Security of third-party components
Most websites and web applications use third-party components: libraries, frameworks, etc. These components help developers to reduce the time needed between the design phase and production deployment. However, they can represent a significant security risk, with the possibility of various vulnerabilities: injections, XSS, misconfiguration, etc.
We have described the security issues related to the use of third-party components in our article on common web application vulnerabilities and attacks. You can refer to that article for third-party component security, as well as for other aspects such as logical flaws in web applications.
Perform a penetration test to assess the security of your website
Websites and applications are particularly attractive targets for attackers, due to their exposure and the many vulnerabilities that can be exploited more or less easily. This is why it is important to assess the robustness of your website against real attacks. This is the objective of a penetration test (pentest).
A penetration test consists of the analysis of a computer system, a network, or a web application to find security flaws that an attacker could exploit and to recommend security fixes. During a website penetration test, the aim is to look for vulnerabilities both on the server side (open and poorly secured services, out-of-date software, configuration errors, etc.) and on the application layer (injections, XSS, authentication and session management violations, exposure of sensitive data, etc.), with 3 possible approaches: black box, grey box or white box tests.
- In black box testing, tests are carried out without any specific information about the target system. This is the closest scenario to a real external attack.

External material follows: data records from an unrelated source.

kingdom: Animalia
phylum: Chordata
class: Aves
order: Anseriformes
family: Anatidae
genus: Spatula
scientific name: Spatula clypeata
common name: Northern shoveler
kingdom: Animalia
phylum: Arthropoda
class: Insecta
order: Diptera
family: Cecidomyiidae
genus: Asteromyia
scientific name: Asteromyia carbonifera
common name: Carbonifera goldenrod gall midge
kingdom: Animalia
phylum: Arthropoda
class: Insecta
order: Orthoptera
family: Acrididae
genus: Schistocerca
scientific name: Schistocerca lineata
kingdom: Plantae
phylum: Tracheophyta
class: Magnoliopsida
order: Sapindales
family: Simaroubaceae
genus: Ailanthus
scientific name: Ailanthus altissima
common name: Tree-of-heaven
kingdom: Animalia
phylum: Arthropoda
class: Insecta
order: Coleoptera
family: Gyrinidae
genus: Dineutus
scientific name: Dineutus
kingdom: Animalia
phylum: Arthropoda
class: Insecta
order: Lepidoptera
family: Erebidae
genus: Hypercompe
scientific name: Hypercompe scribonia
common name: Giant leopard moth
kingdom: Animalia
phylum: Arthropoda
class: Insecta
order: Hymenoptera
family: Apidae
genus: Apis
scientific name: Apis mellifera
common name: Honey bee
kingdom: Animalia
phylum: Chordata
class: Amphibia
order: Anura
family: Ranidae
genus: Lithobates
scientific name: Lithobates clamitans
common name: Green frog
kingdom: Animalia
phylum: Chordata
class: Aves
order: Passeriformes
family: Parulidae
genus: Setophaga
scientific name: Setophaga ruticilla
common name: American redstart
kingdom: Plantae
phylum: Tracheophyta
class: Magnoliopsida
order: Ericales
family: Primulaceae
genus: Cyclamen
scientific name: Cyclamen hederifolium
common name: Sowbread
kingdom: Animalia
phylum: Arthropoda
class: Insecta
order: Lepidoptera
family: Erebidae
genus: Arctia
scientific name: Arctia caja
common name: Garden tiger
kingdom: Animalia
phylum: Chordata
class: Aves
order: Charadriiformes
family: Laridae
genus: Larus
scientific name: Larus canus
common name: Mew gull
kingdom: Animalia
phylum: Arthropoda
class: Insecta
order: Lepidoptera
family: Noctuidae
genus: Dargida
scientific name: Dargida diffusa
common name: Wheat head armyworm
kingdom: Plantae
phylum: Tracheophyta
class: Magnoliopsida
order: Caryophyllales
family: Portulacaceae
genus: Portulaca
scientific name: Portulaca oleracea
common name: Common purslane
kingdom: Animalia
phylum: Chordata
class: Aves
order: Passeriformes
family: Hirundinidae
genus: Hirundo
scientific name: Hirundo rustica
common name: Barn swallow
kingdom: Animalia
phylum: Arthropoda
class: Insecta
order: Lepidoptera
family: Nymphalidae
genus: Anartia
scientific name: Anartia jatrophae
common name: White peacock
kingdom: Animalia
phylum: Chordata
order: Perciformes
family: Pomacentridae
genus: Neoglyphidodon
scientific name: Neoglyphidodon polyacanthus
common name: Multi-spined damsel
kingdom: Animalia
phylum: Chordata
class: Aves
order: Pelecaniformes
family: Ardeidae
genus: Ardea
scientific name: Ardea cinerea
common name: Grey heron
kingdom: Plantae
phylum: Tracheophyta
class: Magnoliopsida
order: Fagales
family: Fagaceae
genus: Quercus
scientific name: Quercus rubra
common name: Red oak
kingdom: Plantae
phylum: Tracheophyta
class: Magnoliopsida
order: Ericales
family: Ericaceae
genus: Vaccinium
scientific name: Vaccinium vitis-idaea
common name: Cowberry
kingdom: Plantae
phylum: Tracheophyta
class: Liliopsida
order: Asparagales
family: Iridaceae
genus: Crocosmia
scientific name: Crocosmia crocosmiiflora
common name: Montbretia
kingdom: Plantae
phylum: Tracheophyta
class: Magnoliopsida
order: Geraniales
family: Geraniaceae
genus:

- In a grey box penetration test, the pentesters perform the tests with partial information about the target system. This could be user accounts in order to search for vulnerabilities by putting themselves in the shoes of an authenticated user.
- In a white box scenario, the pentesters have a maximum of information on the target system, in particular admin access accounts and the source code if it is a web application. In fact, this is the most exhaustive approach to identify flaws and propose security fixes.
Regardless of the approach taken or the scope of the tests, a complete report is produced following any penetration test. It includes the methodology followed, the vulnerabilities identified, the level of criticality, the possible exploitation, and recommendations for correction. The penetration test may be completed by a validation phase of the corrections to verify their correct implementation and the absence of side effects.